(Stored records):
** BEGIN **
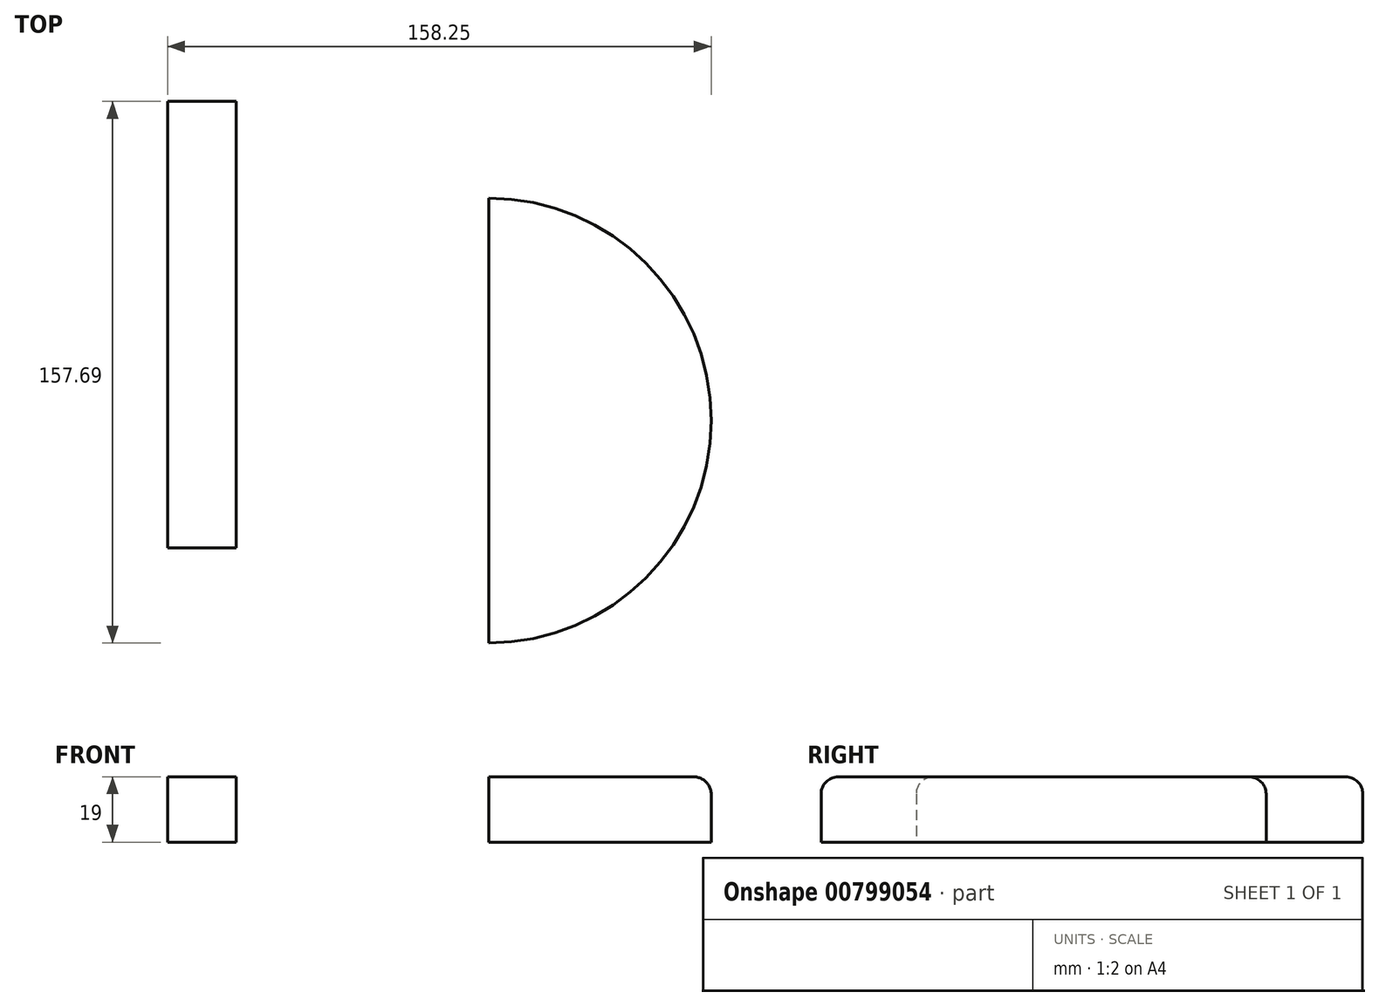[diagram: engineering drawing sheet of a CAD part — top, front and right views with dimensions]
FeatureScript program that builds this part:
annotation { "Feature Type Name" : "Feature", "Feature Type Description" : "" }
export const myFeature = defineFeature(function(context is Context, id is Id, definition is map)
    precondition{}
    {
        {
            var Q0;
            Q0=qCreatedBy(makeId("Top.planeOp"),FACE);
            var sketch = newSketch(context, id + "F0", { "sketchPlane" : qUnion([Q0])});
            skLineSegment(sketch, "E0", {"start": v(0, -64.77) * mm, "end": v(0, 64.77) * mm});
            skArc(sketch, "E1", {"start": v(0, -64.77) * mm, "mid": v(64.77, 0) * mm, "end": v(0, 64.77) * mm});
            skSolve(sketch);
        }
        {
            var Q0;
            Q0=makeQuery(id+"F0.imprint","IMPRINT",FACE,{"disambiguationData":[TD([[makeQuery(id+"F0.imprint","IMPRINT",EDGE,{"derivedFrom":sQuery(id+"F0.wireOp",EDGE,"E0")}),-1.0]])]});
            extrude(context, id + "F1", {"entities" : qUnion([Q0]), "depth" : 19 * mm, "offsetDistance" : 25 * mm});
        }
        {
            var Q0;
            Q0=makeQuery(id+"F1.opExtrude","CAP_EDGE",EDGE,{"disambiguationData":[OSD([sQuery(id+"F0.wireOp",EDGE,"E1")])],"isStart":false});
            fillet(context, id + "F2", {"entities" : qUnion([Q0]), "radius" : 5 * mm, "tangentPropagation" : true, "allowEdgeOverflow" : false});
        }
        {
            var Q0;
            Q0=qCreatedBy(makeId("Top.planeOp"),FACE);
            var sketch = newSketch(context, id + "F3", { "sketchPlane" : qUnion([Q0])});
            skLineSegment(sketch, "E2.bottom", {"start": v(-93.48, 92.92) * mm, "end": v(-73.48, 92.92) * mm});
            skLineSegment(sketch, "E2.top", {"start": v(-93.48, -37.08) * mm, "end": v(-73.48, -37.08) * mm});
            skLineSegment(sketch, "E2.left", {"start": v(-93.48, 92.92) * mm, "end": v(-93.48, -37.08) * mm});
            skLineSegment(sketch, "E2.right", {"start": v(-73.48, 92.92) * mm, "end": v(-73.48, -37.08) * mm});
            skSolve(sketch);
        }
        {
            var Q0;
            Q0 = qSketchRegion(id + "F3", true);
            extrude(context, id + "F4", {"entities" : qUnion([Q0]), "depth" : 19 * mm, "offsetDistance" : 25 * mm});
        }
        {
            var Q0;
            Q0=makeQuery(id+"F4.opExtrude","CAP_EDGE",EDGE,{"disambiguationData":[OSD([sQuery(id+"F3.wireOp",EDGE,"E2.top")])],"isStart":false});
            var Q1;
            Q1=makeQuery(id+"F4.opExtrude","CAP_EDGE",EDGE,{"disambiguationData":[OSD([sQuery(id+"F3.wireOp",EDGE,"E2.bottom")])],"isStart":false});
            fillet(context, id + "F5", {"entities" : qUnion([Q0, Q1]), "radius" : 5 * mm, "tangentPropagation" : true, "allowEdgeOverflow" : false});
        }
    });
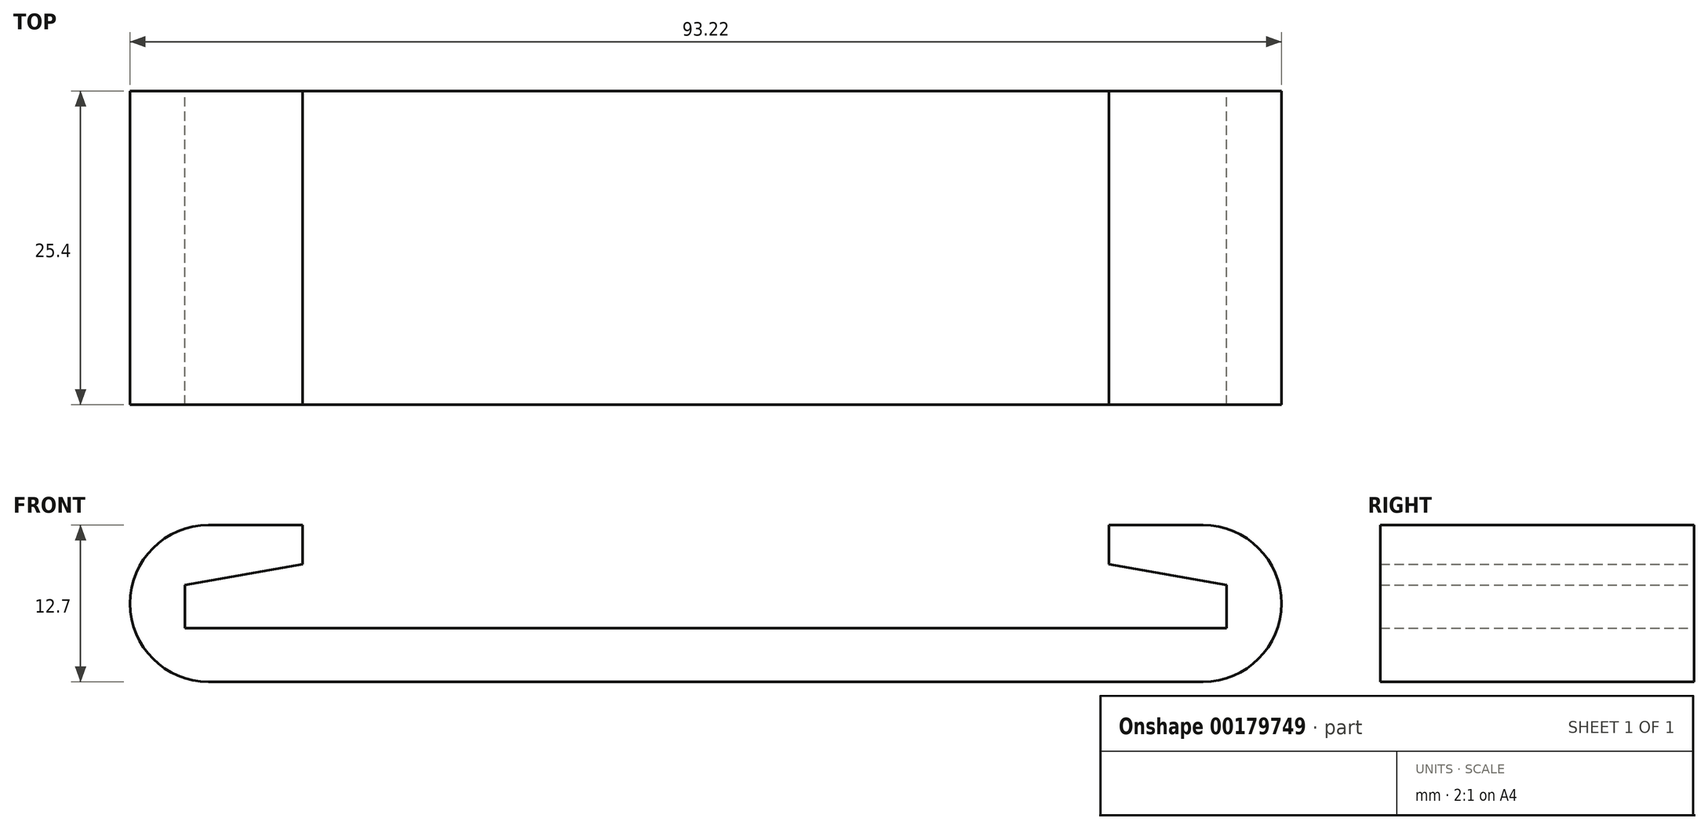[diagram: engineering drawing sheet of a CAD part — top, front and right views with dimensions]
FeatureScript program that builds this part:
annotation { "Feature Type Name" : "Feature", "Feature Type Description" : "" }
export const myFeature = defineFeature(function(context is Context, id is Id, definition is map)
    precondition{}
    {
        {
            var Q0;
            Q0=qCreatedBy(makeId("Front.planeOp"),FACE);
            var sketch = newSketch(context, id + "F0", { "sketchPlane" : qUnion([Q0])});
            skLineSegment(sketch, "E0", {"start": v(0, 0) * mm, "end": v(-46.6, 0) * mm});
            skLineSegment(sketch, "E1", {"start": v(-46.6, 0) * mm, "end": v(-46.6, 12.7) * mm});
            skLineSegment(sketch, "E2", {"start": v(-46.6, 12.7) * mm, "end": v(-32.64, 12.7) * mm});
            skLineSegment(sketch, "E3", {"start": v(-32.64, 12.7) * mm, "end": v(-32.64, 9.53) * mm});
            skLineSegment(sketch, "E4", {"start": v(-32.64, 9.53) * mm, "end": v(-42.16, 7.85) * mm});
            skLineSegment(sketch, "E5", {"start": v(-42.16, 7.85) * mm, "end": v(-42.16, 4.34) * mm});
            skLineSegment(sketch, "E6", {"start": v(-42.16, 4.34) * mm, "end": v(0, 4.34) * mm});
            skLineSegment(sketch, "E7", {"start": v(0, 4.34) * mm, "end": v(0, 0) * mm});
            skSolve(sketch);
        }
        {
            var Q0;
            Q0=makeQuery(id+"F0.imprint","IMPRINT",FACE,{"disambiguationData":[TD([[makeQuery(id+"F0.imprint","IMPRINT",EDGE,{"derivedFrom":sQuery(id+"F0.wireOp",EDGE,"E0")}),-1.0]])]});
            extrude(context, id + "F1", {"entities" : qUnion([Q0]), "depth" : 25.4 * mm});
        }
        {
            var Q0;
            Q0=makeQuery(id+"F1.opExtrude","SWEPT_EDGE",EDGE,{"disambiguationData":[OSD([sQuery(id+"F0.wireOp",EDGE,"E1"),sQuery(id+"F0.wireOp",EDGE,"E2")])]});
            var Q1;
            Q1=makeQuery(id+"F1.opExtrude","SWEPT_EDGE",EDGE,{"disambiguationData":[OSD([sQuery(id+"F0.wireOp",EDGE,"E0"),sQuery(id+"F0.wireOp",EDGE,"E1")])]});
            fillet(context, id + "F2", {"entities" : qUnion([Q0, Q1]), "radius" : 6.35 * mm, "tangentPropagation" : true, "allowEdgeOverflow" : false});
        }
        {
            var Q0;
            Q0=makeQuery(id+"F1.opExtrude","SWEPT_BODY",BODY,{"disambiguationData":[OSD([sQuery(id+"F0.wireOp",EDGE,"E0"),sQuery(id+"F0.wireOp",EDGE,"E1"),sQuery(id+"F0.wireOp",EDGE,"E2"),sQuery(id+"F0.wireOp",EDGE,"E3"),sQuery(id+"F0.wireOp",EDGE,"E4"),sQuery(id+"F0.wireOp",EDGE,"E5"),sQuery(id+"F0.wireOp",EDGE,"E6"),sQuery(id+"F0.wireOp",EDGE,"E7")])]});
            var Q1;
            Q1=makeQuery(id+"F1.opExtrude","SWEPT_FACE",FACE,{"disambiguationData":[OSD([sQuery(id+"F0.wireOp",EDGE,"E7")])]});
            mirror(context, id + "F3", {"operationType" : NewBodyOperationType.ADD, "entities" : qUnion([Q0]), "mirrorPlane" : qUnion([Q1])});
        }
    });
** END **
Copy out the records above, starting at the beginning and ending at the line containing "v(64.77, 0) *", with both ends included. Leave the pictures out.

[diagram: engineering drawing sheet of a CAD part — top, front and right views with dimensions]
FeatureScript program that builds this part:
annotation { "Feature Type Name" : "Feature", "Feature Type Description" : "" }
export const myFeature = defineFeature(function(context is Context, id is Id, definition is map)
    precondition{}
    {
        {
            var Q0;
            Q0=qCreatedBy(makeId("Top.planeOp"),FACE);
            var sketch = newSketch(context, id + "F0", { "sketchPlane" : qUnion([Q0])});
            skLineSegment(sketch, "E0", {"start": v(0, -64.77) * mm, "end": v(0, 64.77) * mm});
            skArc(sketch, "E1", {"start": v(0, -64.77) * mm, "mid": v(64.77, 0) * mm, "end": v(0, 64.77) * mm});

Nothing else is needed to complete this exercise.